AMD unveiled its marketing strategy for its Puma notebook silicon this week: rub Intel’s nose in it for as long as it can get away with it. Perhaps it’s no coincidence the launch was in Paris.
The chip makers’ execs were at pains to point out that “this is not a paper launch” and you can buy systems running these chips today. Well, maybe at the end of the week. The point is it says it has been shipping production parts for weeks, ensuring it doesn’t promise what it can’t deliver.
It’s no surprise AMD wanted to make sure vendors had silicon inhouse before it publicly announced Puma. After those little production bloopers last year that saw Barcelona transformed from ground breaking server platform to mythical lost city, the vendor really doesn’t want to screw up another product launch.
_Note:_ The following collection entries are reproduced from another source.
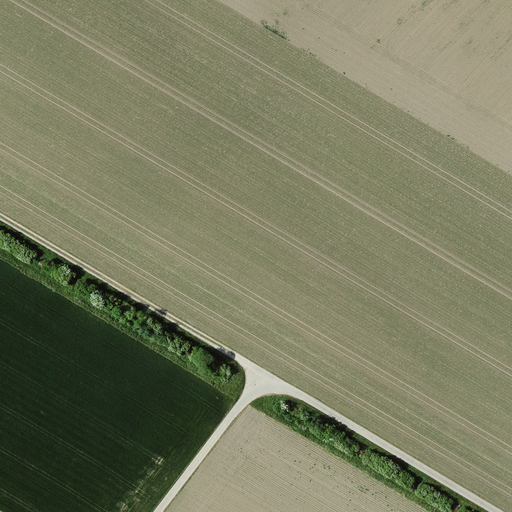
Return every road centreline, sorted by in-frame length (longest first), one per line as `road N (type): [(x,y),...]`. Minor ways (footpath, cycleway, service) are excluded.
road 1 (track): [(497,511),(263,373),(157,511)]
road 2 (track): [(0,215),(263,373)]
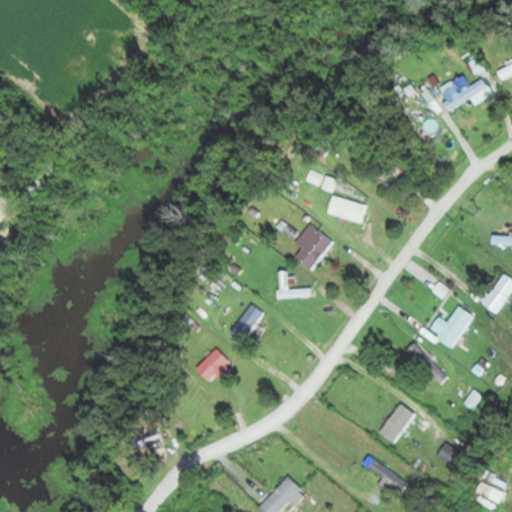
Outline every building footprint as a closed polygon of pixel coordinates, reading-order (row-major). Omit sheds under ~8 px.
[(486,77),(473,84),(468,75),(460,80),(463,86),(447,96),(454,108),(492,86),(486,77)] [(331,211),(364,219),(368,202),(336,194),(331,211)] [(298,256),(315,269),(336,240),(319,228),(298,256)] [(511,235),(495,235),(495,243),(511,242),(511,235)] [(487,290),(481,299),(498,311),(511,290),(511,276),(506,273),(491,294),(487,290)] [(267,311),(254,302),(233,331),(246,340),(267,311)] [(442,316),(433,330),(456,344),(475,313),(460,305),(450,321),(442,316)] [(404,347),(391,363),(404,374),(430,342),(423,337),(410,352),(404,347)] [(232,359),(220,347),(200,367),(212,379),(232,359)] [(397,441),(418,413),(403,402),(382,430),(397,441)] [(440,454),(458,466),(467,453),(449,441),(440,454)] [(410,483),(370,452),(364,461),(404,491),(410,483)] [(264,506),(270,511),(282,511),(304,486),(291,475),(264,506)]
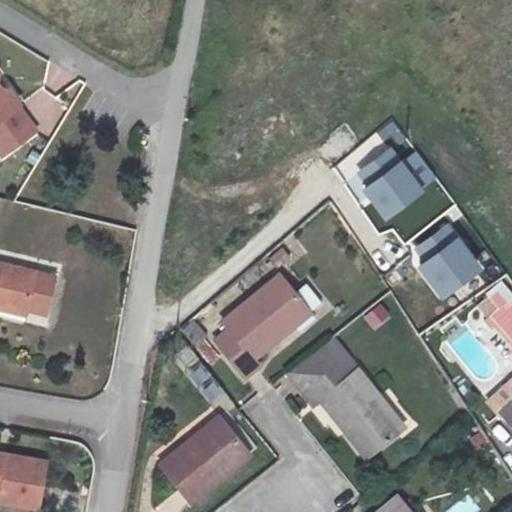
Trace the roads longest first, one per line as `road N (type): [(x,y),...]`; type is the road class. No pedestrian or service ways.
road 1 (residential): [(172,111),(121,420)]
road 2 (residential): [(0,15),(139,100),(172,111)]
road 3 (residential): [(260,409),(299,460),(236,511)]
road 4 (residential): [(121,420),(0,399)]
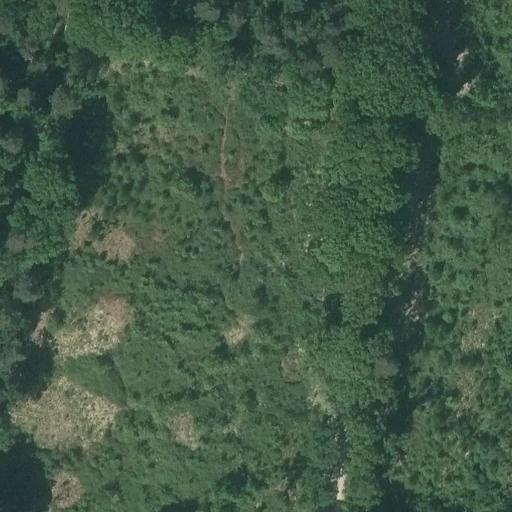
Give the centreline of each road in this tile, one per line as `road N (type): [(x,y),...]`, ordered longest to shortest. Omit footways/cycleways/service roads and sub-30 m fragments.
road 1 (unclassified): [(322,511),(389,0)]
road 2 (track): [(511,97),(376,103)]
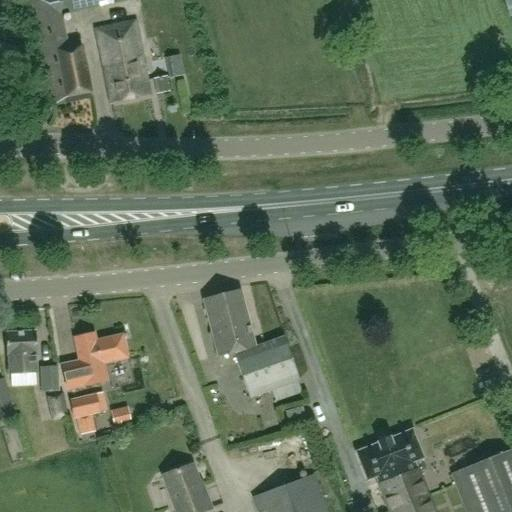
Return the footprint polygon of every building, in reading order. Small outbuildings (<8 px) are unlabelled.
[(112,0),(26,0),(46,106),(89,98),(80,48),(68,50),(62,15),(114,6),(112,0)] [(149,96),(135,23),(95,31),(109,104),(149,96)] [(169,94),(166,77),(152,80),(154,96),(169,94)] [(242,293),(203,302),(217,361),(234,357),(248,402),(299,385),(284,338),(255,348),(242,293)] [(37,375),(36,355),(35,333),(5,336),(6,358),(7,376),(37,375)] [(127,359),(121,336),(95,342),(94,335),(74,339),(79,362),(61,366),(67,391),(106,382),(102,365),(127,359)] [(39,368),(40,393),(59,392),(58,367),(39,368)] [(0,382),(0,423),(16,419),(5,381),(0,382)] [(46,398),(52,422),(67,419),(62,395),(46,398)] [(102,395),(67,401),(72,422),(106,413),(102,395)] [(128,408),(110,412),(114,428),(121,426),(120,424),(131,421),(128,408)] [(304,421),(301,408),(284,412),(287,425),(304,421)] [(375,477),(388,511),(432,511),(413,462),(423,458),(412,429),(389,438),(376,442),(377,443),(354,452),(365,480),(375,477)] [(511,511),(511,451),(451,475),(464,511),(511,511)] [(192,465),(162,477),(175,511),(207,511),(210,511),(192,465)] [(324,511),(312,476),(252,499),(256,511),(324,511)] [(347,506),(349,511),(360,511),(356,502),(347,506)]
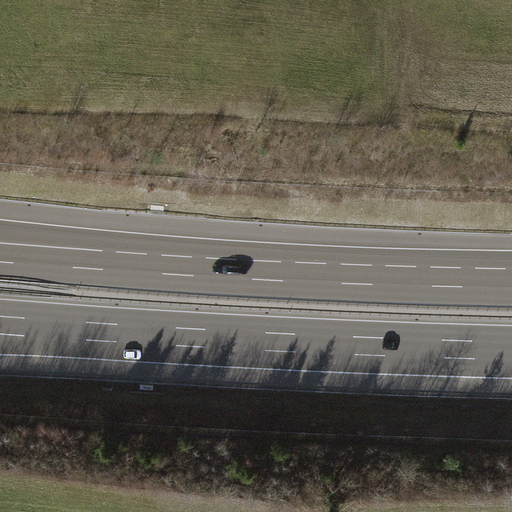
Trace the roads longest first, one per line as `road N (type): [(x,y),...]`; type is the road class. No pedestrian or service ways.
road 1 (motorway): [(0,325),(511,350)]
road 2 (motorway): [(511,278),(0,253)]
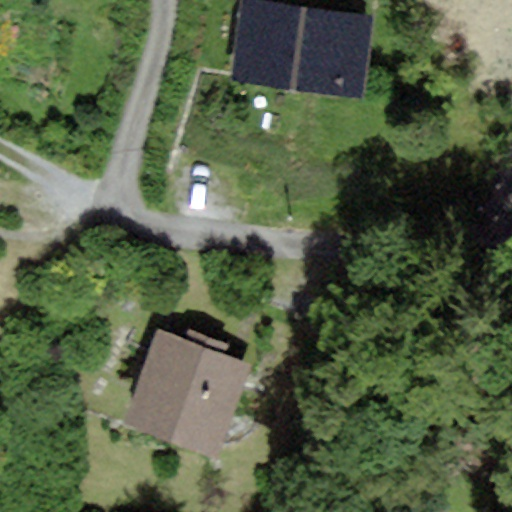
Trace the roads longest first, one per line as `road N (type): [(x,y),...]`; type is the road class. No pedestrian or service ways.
road 1 (residential): [(338,249),(182,237),(105,215),(158,48),(159,0)]
road 2 (residential): [(511,173),(464,217),(378,249),(338,249)]
road 3 (residential): [(511,313),(355,262),(338,249)]
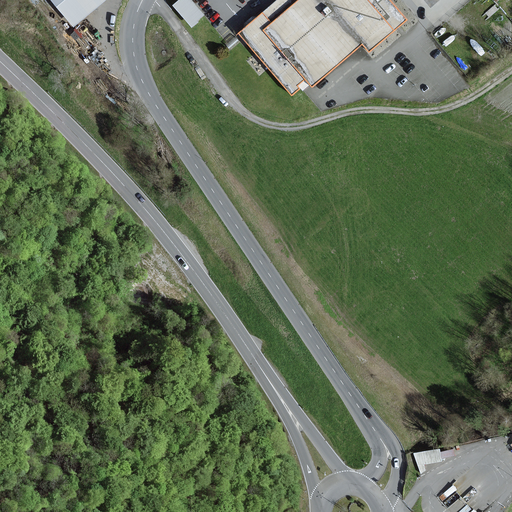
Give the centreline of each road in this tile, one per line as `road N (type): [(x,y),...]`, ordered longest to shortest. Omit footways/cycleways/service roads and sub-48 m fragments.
road 1 (unclassified): [(376,433),(147,92),(132,45),(137,11)]
road 2 (primary): [(284,405),(147,213),(0,62)]
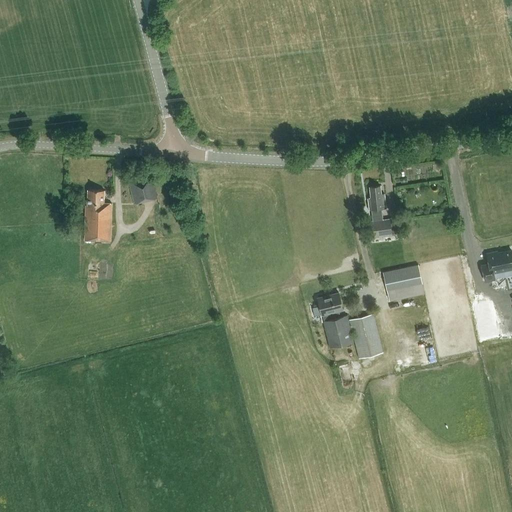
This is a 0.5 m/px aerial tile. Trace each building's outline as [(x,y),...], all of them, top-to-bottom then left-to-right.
[(151,175),(129,181),(134,203),(157,197),(151,175)] [(369,209),(371,209),(372,220),(366,221),(368,237),(392,234),(390,218),(382,219),(381,208),(383,207),(386,207),(385,195),(381,195),(380,186),(370,187),(371,198),(368,199),(369,209)] [(111,240),(112,203),(104,203),(104,190),(88,189),(87,205),(86,205),(84,240),(111,240)] [(511,263),(508,246),(495,249),(494,247),(483,249),(486,260),(479,261),(482,277),(492,275),(490,268),(511,263)] [(418,264),(382,271),(389,300),(424,293),(418,264)] [(359,358),(383,352),(373,314),(348,320),(347,315),(340,317),(339,310),(343,309),(339,292),(318,298),(322,315),(323,314),(324,321),(323,321),(330,347),(355,341),(359,358)]
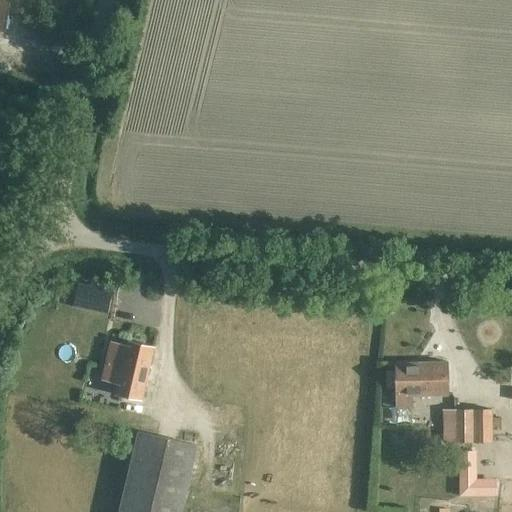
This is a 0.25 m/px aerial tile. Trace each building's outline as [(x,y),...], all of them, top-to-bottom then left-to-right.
[(0,0),(0,30),(4,31),(9,1),(0,0)] [(139,399),(152,347),(126,341),(125,344),(111,341),(106,364),(113,366),(111,374),(117,375),(113,393),(139,399)] [(410,395),(447,394),(446,361),(394,362),(395,406),(411,405),(410,395)] [(135,431),(138,414),(107,408),(104,425),(135,431)] [(455,410),(455,441),(489,441),(489,410),(455,410)] [(138,433),(118,511),(179,511),(196,447),(138,433)] [(459,495),(495,495),(495,484),(470,484),(470,450),(459,450),(459,495)]
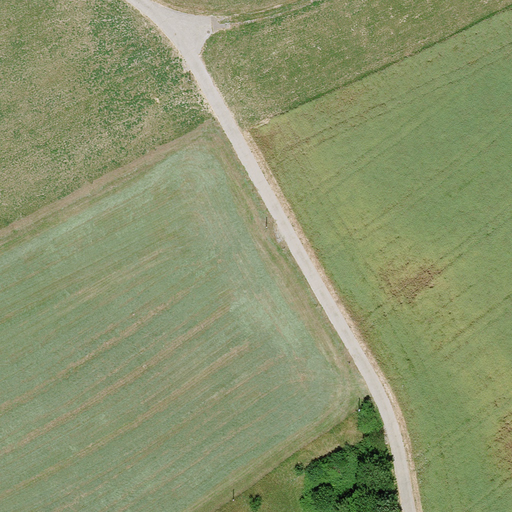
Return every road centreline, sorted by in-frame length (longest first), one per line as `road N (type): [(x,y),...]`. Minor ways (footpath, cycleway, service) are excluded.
road 1 (track): [(140,0),(174,32),(391,419),(409,511)]
road 2 (track): [(174,32),(300,0)]
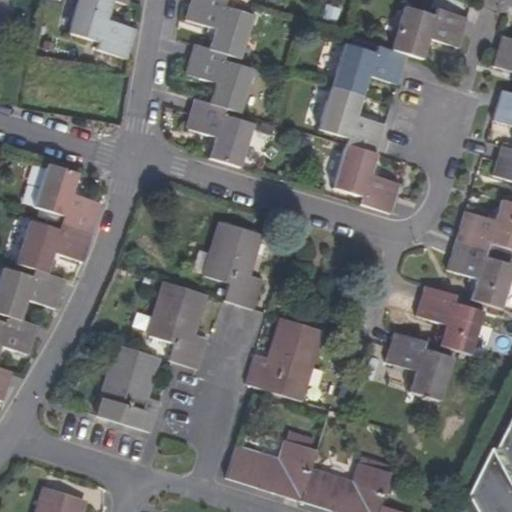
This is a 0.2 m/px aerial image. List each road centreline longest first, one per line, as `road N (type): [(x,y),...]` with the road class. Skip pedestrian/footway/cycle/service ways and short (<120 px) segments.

Then Intel went and gave AMD an unexpected gift, admitting that it was going to have to delay shipping of components of its Centrino 2 mobile platform until July, even as it emerged that supplies of its Atom chip for cut down portables were, let’s say, patchy. Given manufacturers’ lead times, this has encouraged AMD to pitch itself as the only game in town come “back to school”.
AMD's worldwide product marketing director Leslie Sobon did her best to appear demure when she said the company simply thinks “it’s important to point out when you launch a product you should have a product.”
And Sobon and other AMD execs went to Hogwartsian lengths to avoid mentioning Intel by name, referring to the “competition”. But when we asked exactly what Puma would be packing over “you know who” sorry, “the competition”, she had a slide on hand with plenty of ticks in the Puma column and assorted crosses in the (current) Centrino and (future) Centrino 2 piles.